Workout Description
3 Rounds for Time
30 Dumbbell Front Squats (35/25 lb)
30 Up-Downs
Why This Workout Is Medium
While 90 total front squats with light dumbbells and 90 up-downs create moderate volume, the movements don't significantly interfere with each other. The dumbbell weight is light enough to maintain form under fatigue, and up-downs provide natural micro-breaks. Most athletes will complete this in 12-15 minutes with some rest between rounds, making it challenging but manageable for the average CrossFitter.
Benchmark Times for Speed Demon
- Elite: <6:00
- Advanced: 7:00-8:00
- Intermediate: 9:00-10:00
- Beginner: >16:00
Training Focus
This workout develops the following fitness attributes:
- Stamina (8/10): 180 total reps of compound movements test muscular endurance, particularly in the legs and core through repeated loading patterns.
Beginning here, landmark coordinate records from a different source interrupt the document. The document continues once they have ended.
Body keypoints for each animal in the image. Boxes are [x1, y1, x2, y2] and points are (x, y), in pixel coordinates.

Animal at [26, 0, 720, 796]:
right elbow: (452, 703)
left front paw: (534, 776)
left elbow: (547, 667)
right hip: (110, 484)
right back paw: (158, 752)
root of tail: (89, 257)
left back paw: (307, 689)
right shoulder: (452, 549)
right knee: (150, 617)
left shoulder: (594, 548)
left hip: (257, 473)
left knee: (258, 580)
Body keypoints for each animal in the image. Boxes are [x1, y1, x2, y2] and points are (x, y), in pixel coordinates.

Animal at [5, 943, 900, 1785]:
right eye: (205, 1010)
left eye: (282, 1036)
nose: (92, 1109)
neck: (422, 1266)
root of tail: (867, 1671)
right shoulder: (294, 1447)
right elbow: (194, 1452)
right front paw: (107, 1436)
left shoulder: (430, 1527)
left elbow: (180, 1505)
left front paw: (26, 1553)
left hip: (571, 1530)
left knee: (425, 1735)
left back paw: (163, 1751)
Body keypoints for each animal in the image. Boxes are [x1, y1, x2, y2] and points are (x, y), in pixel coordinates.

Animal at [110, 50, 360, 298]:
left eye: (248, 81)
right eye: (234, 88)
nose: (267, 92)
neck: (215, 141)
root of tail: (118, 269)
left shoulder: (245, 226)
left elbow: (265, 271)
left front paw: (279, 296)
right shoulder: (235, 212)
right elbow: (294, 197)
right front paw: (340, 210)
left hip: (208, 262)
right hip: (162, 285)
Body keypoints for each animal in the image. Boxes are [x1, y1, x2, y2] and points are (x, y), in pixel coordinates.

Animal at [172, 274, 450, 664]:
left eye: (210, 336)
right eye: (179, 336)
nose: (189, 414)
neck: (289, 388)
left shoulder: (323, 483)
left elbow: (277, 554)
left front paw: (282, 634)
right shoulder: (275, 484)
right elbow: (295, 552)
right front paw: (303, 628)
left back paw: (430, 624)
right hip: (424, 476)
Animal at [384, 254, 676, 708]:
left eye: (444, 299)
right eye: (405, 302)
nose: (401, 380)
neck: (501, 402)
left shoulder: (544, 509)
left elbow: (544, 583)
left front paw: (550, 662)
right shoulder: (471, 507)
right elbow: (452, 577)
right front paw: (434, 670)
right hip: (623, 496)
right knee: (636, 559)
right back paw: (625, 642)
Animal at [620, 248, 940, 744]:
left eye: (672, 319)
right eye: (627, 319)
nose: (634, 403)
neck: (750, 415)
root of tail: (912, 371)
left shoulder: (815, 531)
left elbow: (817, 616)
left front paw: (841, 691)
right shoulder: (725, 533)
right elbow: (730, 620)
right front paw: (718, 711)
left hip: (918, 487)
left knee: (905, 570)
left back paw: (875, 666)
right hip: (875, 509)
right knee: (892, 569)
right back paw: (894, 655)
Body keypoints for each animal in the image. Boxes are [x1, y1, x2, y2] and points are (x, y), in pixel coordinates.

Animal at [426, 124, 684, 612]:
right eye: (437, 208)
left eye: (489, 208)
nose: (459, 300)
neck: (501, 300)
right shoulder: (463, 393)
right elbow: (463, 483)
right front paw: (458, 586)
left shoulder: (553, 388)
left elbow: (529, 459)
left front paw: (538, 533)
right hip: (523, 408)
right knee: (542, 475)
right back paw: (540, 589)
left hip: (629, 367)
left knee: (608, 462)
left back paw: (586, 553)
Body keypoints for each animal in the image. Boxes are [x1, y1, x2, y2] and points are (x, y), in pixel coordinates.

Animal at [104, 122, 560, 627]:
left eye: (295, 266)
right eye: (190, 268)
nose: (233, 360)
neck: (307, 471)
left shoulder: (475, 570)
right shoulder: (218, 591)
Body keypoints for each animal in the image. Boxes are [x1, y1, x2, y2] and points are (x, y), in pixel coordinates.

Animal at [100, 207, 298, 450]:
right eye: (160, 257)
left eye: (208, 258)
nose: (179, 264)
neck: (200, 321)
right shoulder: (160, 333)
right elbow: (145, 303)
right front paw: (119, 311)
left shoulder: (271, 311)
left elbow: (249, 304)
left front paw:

- Endurance (7/10): High-rep front squats combined with up-downs create significant cardiovascular demand across three rounds, requiring sustained aerobic capacity and breathing control.
- Speed (6/10): Quick transitions between movements and maintaining a fast cycle rate on up-downs is crucial for performance.
- Flexibility (4/10): Front rack position requires decent shoulder mobility, while front squats demand adequate ankle, hip, and thoracic mobility.
- Power (4/10): Up-downs require explosive elements to stand quickly, though not maximal power output due to fatigue accumulation.
- Strength (3/10): Light to moderate dumbbell load creates some strength demand, but the high rep scheme shifts focus toward endurance.
Movements
- Dumbbell Front Squat
- Up-Down
Scaling Options
Weight modifications: Scale to 25/15 lb dumbbells or single dumbbell held in goblet position. Movement options: Replace front squats with goblet squats, modify up-downs to step-downs (alternating legs) or mountain climbers. Volume options: Reduce to 20 reps each movement or 2 rounds. Time cap at 15 minutes for scaled versions.
Scaling Explanation
Scale if unable to perform 15+ unbroken front squats with prescribed weight or if up-downs cause wrist/shoulder discomfort. Prioritize maintaining full range of motion on squats over speed. Athletes should be able to complete each round in 2-4 minutes. Scale to maintain intensity - you should be able to keep moving with minimal breaks. Target time domain remains 8-12 minutes regardless of scaling choice.
Intended Stimulus
Moderate-length glycolytic workout targeting muscular endurance and mental toughness, typically lasting 8-12 minutes. The dumbbell front squats create local muscular fatigue while up-downs drive heart rate and challenge full-body coordination. Primary challenge is maintaining consistent movement patterns under increasing fatigue.
Coach Insight
Break front squats into manageable sets early (sets of 10-15) to avoid muscle failure. Keep dumbbells in rack position with elbows high. For up-downs, focus on efficient transitions - drop chest and hips together, push back up explosively. Common mistake is rushing first round too fast. Aim for consistent round times within 30 seconds of each other. Rest briefly between movements rather than mid-set.
Benchmark Notes
Analysis based on Grace-style barbell sprint format (30 reps x 2 movements):
1. Dumbbell Front Squats (35/25 lb)
- Fresh: 2.5 sec/rep x 30 = 75 sec
- Round 2: 2.8 sec/rep x 30 = 84 sec
- Round 3: 3.2 sec/rep x 30 = 96 sec
2. Up-Downs
- Fresh: 3.5 sec/rep x 30 = 105 sec
- Round 2: 4.0 sec/rep x 30 = 120 sec
- Round 3: 4.5 sec/rep x 30 = 135 sec
3. Transitions: 5 sec between movements x 3 rounds = 15 sec
Total for elite (L10):
Round 1: 185 sec
Round 2: 209 sec
Round 3: 236 sec
Transitions: 15 sec
Total: ~645 sec
Scaled from Grace anchor (30 reps single movement at 135/95):
- Grace L10 = 90-120 sec
- This workout is ~3x volume (3 rounds vs 1) with lighter load but two movements
- Target L10 = 360 sec (6:00) for males, 480 sec (8:00) for females
- L5 = 600 sec (10:00) for males, 720 sec (12:00) for females
- L1 = 960 sec (16:00) for males, 1080 sec (18:00) for females
Interpolated remaining levels for smooth progression.
Modality Profile
Dumbbell Front Squat is a weightlifting (W) movement as it uses external load. Up-Down is a gymnastics (G) movement as it's a bodyweight movement similar to a burpee. With two movements split between G and W modalities, the breakdown is 50/50.